READ Lawsuit to Relocate Confederate Monument.

Special to Iredell Free News

A coalition of Iredell County residents, state and local NAACP chapters, and a local clergy group filed a lawsuit Tuesday in Iredell County Superior Court against Iredell County, the Iredell County Board of Commissioners, and the commissioners themselves in an effort to have the Confederate monument removed from the grounds of the Iredell County Government Center in Statesville.

The lawsuit alleges that the Confederate monument celebrates slavery, secession and white supremacy, and creates a threat to public safety at taxpayers expense. The monument’s continuing presence also violates multiple provisions of the North Carolina Constitution, according to the 54-page lawsuit.
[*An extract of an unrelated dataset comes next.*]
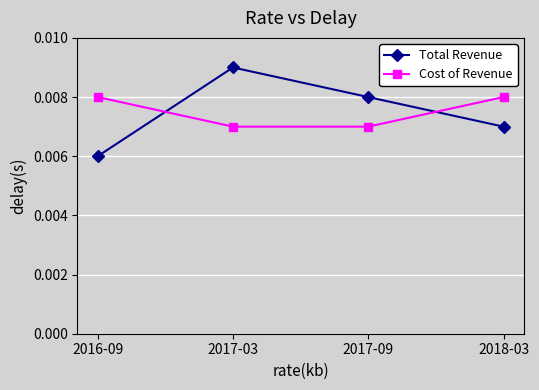

Which series ends up on top after the final intersection of Cost of Revenue and Total Revenue?

Cost of Revenue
“Iredell County’s use of the Sheriff’s Department to maintain and protect the Confederate Monument in Statesville bears no rational, real or substantial relation to public health, morals, order, or safety, or the general welfare of the people of Iredell County,” the lawsuit contends. “To the contrary, maintaining and protecting a monument to the Confederacy, which venerates white supremacy, slavery and secession, is an arbitrary and unreasonable use of government power with no connection to any public good.”

Many Iredell County residents have called for the Confederate monument’s removal, saying that its presence creates an unsafe environment and causes pain to Iredell County’s Black residents.

On March 3, the Iredell County Board of Commissioners voted 4 to 1 to remove the Confederate monument, conceding in their Resolution that the monument “occupied a prominent position in front of the justice system during a period of Jim Crow laws, segregation and endemic discrimination against African-Americans,” and that, for Black residents, the monument “continues to serve as a reminder of policies of oppression, having their roots in the system of slavery that existed in the Confederate States of America.”

After voting to remove the monument, however, the commissioners reversed course in the face of political pressure and said the monument would not be moved.

The plaintiffs in the lawsuit are:

• Christopher A. “Skip” McCall, a Statesville resident;

• Rev. Robert Wright Lee IV. Rev. Lee, a Statesville resident and descendant of Confederate Gen. Robert E. Lee;

• The North Carolina State Conference of the NAACP, a civil rights organization whose mission is to ensure the political, educational, social and economic equality of rights of all persons and to eliminate racial hatred and discrimination.

• The NAACP Statesville Branch, which has been asking commissioners to relocate the monument for decades;

• The NAACP South Iredell Branch; and

• Iredell Clergy for Healing and Justice, an organization of local religious leaders from various denominations which serves as a voice for the underrepresented, disenfranchised, and underserved members of the Iredell County community by addressing social, civic, economic, and educational disparities.

McCall, a Vietnam veteran who protested segregation during the Civil Rights Movement, recalls his grandmother telling him when he was a child that the monument was erected to honor those who fought to keep “our people” in slavery. He promised his grandmother that he would “continue to work as long as there’s breath in my body to satisfy her dreams, her prayers, and her wishes” that the monument be moved.

Rev. Steve Shoemaker, speaking for the local clergy group, said the monument “has continued to cause anguish in the lives of people of color and moral discomfort” to others in the community. “Our faith traditions compel us ‘to do justice, love mercy and walk humbly with our God,’ and ‘to love our neighbor as ourselves.’ Such neighborly love leads us to our support of the relocation of the Confederate monument.”

Rev. Lee called the monument “a celebration of white supremacy and racism.” He said he wants to raise his two recently adopted daughters “in a world where we stand for what we say we stand for, that is equal justice under the law.”

The plaintiffs are represented by David and Carey Parker from the Parker Law Offices in Statesville.

“We are honored to represent the Plaintiffs in this lawsuit and to be part of a team who is peacefully seeking resolution in the courts,” David Parker said in the news release.

In addition, the plaintiffs are represented by a team of attorneys from the international law firm O’Melveny & Myers LLP, a firm with a long history of representing clients in North Carolina. Damarr Butler, an associate in O’Melveny’s Washington, D.C., office, is assisting in the case, along with former North Carolina Deputy Attorney General Hampton Dellinger, Cheyenne N. Chambers and Abraham Rubert-Schewel of Tin Fulton Walker & Owen in Charlotte, and Stuart M. Paynter and Gagan Gupta of Paynter Law in Hillsborough.

These lawyers are also involved with the pending lawsuits in Gaston and Alamance counties seeking the removal their Confederate monuments.